### PASSAGE SHOWN
Myanmar an Emerging Nuclear State - India’s Options

Major General VK Madhok (Retd) takes a deep dive, analysing India's options in dealing with Myanmar, an emerging nuclear state in the Southeast Asian subcontinent.


Myanmar an Emerging Nuclear State - India’s Options

Today, the United States is deeply concerned over Myanmar and North Korea’s collaboration with China in the background, to develop nuclear power. Even Pakistani scientists have supposedly turned up in Myanmar, but that is not all; in July 2003, former US President George W Bush signed a Burmese Freedom and Democracy Act and imposed severe sanctions besides stopping Burmese imports to US and its allies.

In November 2005, the Military Junta shifted Myanmar’s capital from Yangon to Naypyidaw, 320 kilometers northwards at noticeably short notice, most likely due to fear of a US invasion, while Chinese premier Jiabao visited Myanmar in April-June 2010 and signed 15 agreements relating to establishment of gas and oil pipelines, hydropower stations and infrastructural development, and in July 2010, General Than Shwe, Chairman of the State Peace and Development Council of Union of Myanmar signed five agreements with India during his visit to New Delhi, such then are the activities taking place on our eastern flank like the ones in Pakistan occupied Kashmir by China and others on India’s western flank.

A question to ponder and cogitate upon is whether the Chinese invasion of India’s northeast in 1962 and the People’s Liberation Army’s unilateral withdrawal was planned and designed to enable the Military to takeover power in Burma (now Myanmar)? Thus, leaving India no option but to concentrate on defending itself and even to approach the US to save it? We should have no misgivings about it (Nehru’s letters to the US.’s President in November 1962 refer). But there are other questions. What has been or is India’s role now towards/in Myanmar or should be in the future? Or will we keep analyzing it and keep on waiting for events to take their course?

### ASSIGNMENT 1
State whether each statement agrees with the Myanmar article, answering yes or no and quoting the deciding words: (a) Myanmar's capital was moved from Yangon to Naypyidaw in November 2005; (b) General Than Shwe signed fifteen agreements with India in New Delhi; (c) the Burmese Freedom and Democracy Act was signed in July 2005.
### ASSIGNMENT 2
Copy out the portion of the Myanmar article between "Major General VK" and "Southeast Asian subcontinent.", inclusive.
The rows that follow come from a separate source and have no connection to the Myanmar article.

### DATA
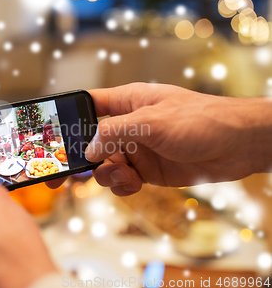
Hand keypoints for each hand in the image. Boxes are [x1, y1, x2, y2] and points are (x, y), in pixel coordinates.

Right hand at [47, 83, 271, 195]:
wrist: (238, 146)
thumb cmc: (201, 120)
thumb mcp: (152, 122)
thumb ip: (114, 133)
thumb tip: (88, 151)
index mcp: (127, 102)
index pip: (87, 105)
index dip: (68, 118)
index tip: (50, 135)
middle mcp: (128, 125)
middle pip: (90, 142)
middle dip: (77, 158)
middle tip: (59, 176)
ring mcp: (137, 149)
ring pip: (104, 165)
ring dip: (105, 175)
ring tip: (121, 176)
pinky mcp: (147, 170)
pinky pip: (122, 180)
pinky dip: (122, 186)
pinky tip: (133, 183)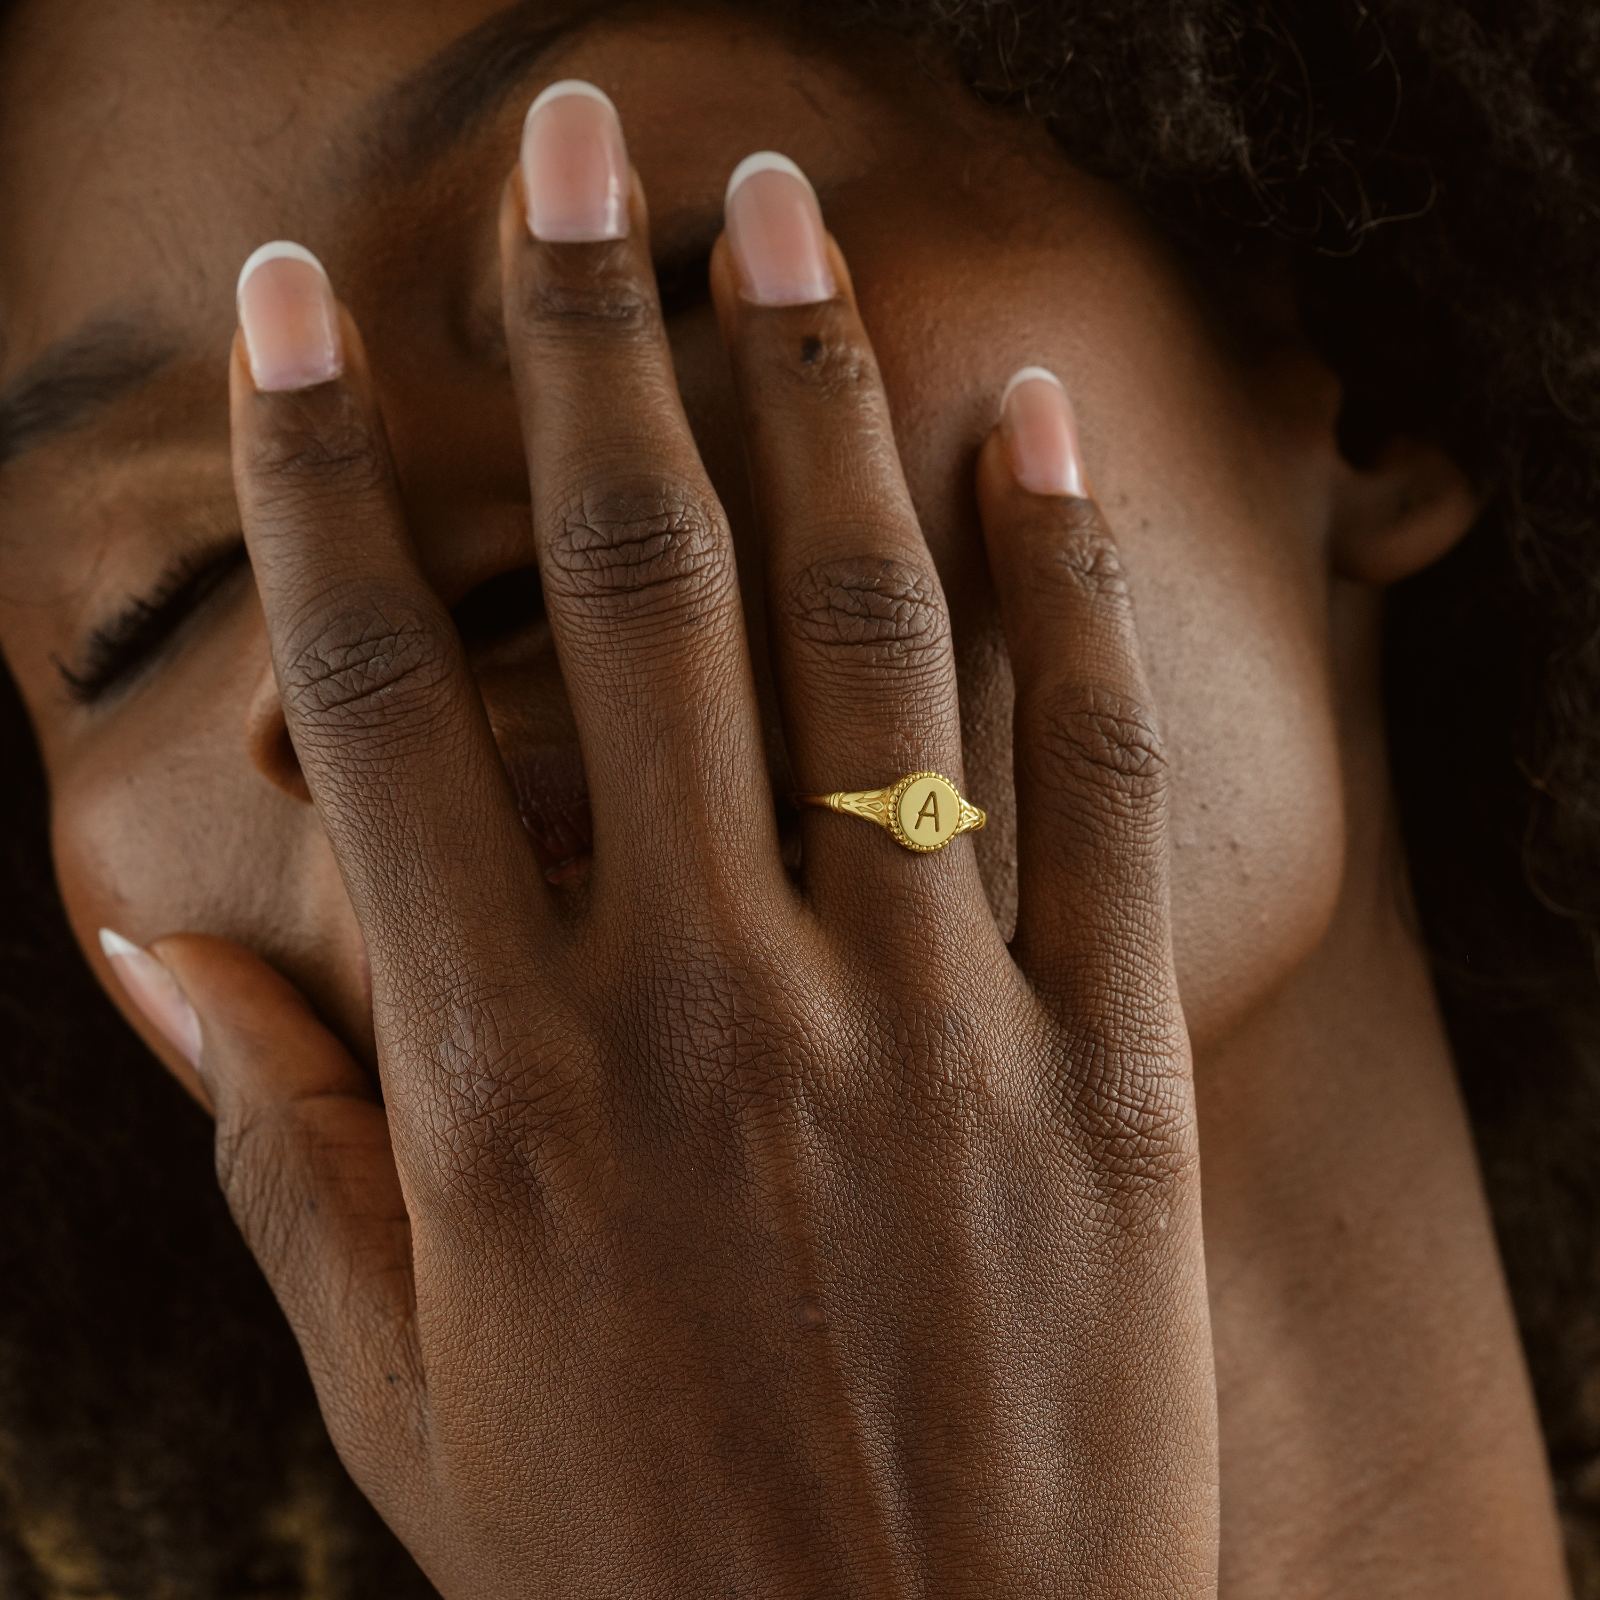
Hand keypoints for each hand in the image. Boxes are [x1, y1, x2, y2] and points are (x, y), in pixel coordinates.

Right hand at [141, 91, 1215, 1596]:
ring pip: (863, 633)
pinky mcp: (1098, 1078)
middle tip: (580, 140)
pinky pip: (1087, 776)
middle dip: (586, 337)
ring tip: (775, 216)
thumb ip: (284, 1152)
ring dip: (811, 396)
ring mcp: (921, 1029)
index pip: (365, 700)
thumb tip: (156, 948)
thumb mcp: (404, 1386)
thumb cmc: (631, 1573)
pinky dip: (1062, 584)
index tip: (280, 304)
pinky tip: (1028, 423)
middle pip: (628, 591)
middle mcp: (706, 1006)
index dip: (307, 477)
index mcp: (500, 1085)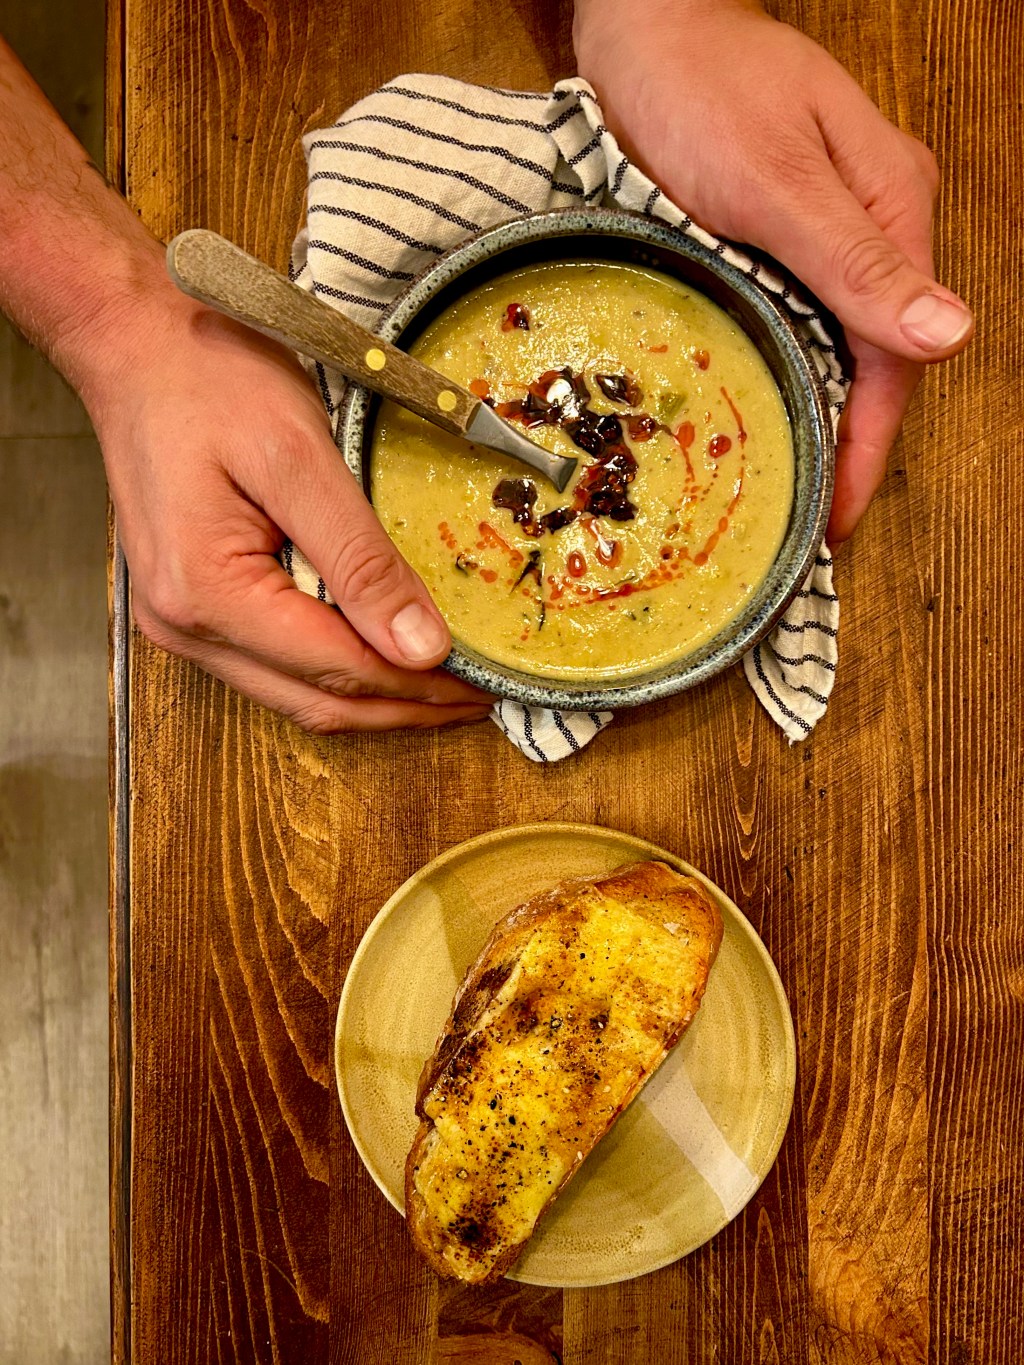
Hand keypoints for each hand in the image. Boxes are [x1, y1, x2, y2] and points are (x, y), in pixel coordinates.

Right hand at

==

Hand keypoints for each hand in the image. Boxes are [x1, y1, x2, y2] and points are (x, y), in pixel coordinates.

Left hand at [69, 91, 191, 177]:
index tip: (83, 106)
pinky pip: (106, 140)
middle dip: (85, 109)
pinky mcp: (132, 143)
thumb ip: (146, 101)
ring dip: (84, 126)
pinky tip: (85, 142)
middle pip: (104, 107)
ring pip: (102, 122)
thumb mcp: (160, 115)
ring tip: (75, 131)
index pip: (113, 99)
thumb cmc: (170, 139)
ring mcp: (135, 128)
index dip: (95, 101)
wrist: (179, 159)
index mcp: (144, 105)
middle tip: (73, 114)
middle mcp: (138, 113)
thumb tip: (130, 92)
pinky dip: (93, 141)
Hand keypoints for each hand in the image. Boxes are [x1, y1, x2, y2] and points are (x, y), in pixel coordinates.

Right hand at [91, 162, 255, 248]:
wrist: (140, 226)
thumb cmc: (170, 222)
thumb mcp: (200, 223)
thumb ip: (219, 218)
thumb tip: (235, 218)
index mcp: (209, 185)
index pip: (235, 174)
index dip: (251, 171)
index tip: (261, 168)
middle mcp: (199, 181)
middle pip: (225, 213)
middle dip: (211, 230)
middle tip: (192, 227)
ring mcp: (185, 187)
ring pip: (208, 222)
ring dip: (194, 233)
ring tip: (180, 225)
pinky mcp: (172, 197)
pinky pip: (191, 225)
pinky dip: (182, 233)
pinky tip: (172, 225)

### WRITTEN SOLUTION 1
(a) Yes: "In November 2005, the Military Junta shifted Myanmar’s capital from Yangon to Naypyidaw"
(b) No: "signed five agreements with India during his visit to New Delhi"
(c) No: "in July 2003, former US President George W Bush signed a Burmese Freedom and Democracy Act"

### WRITTEN SOLUTION 2
Major General VK Madhok (Retd) takes a deep dive, analysing India's options in dealing with Myanmar, an emerging nuclear state in the Southeast Asian subcontinent.